O cordial etnocentrismo da intelectualidade "bacana" descrito no meu livro Esses Intelectuais Pertinentes... sempre falou do mito da "pobreza linda", como forma de um racismo e elitismo velados e disfarçados pela retórica do "combate ao preconceito".
Tudo era lindo: viver em casas precárias e inseguras situadas nos morros, trabalhar na prostituição ou no comércio clandestino, levando dura de clientes, cafetões e da polícia, e, na velhice, o alcoolismo era sinônimo de consolo emocional.
As favelas eram consideradas uma "nação", e os negros, índios, mestiços e brancos pobres eram "pessoas felizes e ingênuas" que "se viravam" para transformar subúrbios, roças e sertões em "paraísos de prosperidade e autossuficiência".
Tudo isso sob a trilha sonora da música brega-popularesca, os chamados "sucessos do povão".
Durante muito tempo isso foi vendido como "qualidade de vida ideal" para o povo pobre, fazendo com que a classe média influente nas redes sociais dormisse tranquila, assim como seus seguidores das classes um pouco menos pobres.
Era a ilusão de que ser pobre era, por si, uma "qualidade progressista" e muito desse discurso elitista foi vendido nas mídias de esquerda como "ideal de vida", sob a embalagem do "fim do preconceito".

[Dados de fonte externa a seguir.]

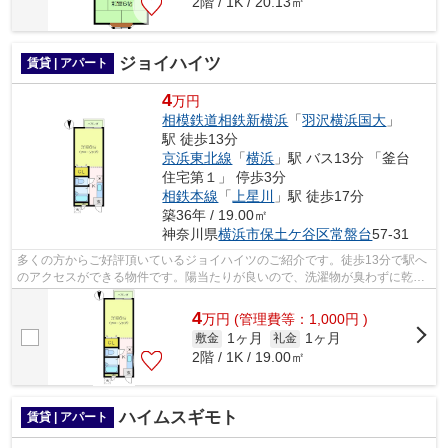
2階 / 1K / 20.13㎡
ジョイハイツ
賃貸 | アパート
4
万円
相模鉄道相鉄新横浜
「
羽沢横浜国大
」
駅 徒歩13分
京浜東北線
「
横浜
」駅 バス13分 「釜台
住宅第１」 停歩3分
相鉄本線
「
上星川
」駅 徒歩17分
築36年 / 19.00㎡
神奈川県
横浜市保土ケ谷区
常盤台
57-31
多くの方からご好評頂いているジョイハイツのご紹介です。徒歩13分で駅へ
のアクセスができる物件です。陽当たりが良いので、洗濯物が臭わずに乾き
ます。こちらのアパートから200mのと...
4
万
円
(管理費等：1,000円 )
1ヶ月
1ヶ月
敷金
礼金
2階 / 1K / 19.00㎡
ハイムスギモト
賃貸 | アパート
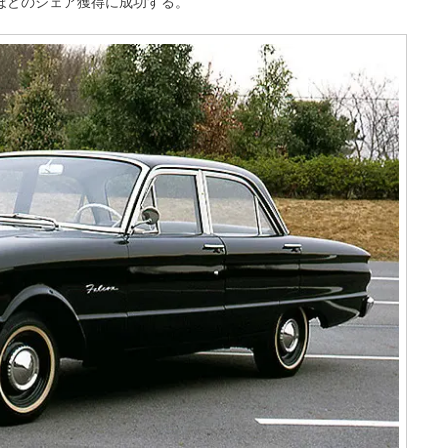
ほどのシェア獲得に成功する。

Como o Brasil virou um grande misto de Instagram e WhatsApp, Esses Intelectuais Pertinentes... no momento não está sendo muito vendido, e causa horror a muitos que intelectuais pró-brega sejam desqualificados e ídolos popularescos sejam capa de uma obra que questiona seu universo musical.
Mas, num país menos ingênuo, o livro seria um dos mais vendidos e ninguém fingiria ler um livro que não leram e fazer resenha com base no achismo.
Lá fora se questionam as coisas. Não tem o mito da "pobreza linda" que o discurso de "admiráveis pensadores da cultura popular" tanto transmitiram, fazendo muita gente (que boicota meu livro) sorrir de orelha a orelha, sonhando com um povo pobre domesticado e infantilizado.
Pois esse preconceituoso "combate ao preconceito" queria apenas defender a pobreza em detrimento dos pobres, a prostituição em detrimento das prostitutas, o comércio clandestino em detrimento dos seus vendedores, o alcoolismo em detrimento dos alcoólatras.
Isso não era qualidade de vida. E dava pena esses intelectuais usarem a mídia de esquerda como palanque para suas pregações.
Sonhavam com um povo pobre imbecilizado, diziam que isso era "fim do preconceito" e, com certo jogo de cintura, já estavam a poucos degraus do Centro de Estudos e Mídia Alternativa Barão de Itararé.
Embora seu discurso fosse geral, onde cabiam defesas tanto dos negros do comercialismo do "funk carioca" até as moças louras do "sertanejo", ou melhor, do "feminejo", havia um certo etnocentrismo, um certo "racismo científico", problema descrito por Jessé Souza em seus livros.
Eu não enfatizei esse problema do "racismo científico", no meu referido livro, mas descrevi a visão etnocêntrica da pobreza simbólica na cultura popularesca, a glamourização da pobreza como retórica do "combate ao preconceito".
E, enquanto se fala da "pobreza linda", da "nação favela" e outras maravilhas que reduzem as periferias brasileiras em Disneylândias suburbanas ou rurais, nos EUA um fato muito macabro de sua história voltou à tona através do seriado Watchmen, que relembrou o massacre racial de Tulsa, em 1921.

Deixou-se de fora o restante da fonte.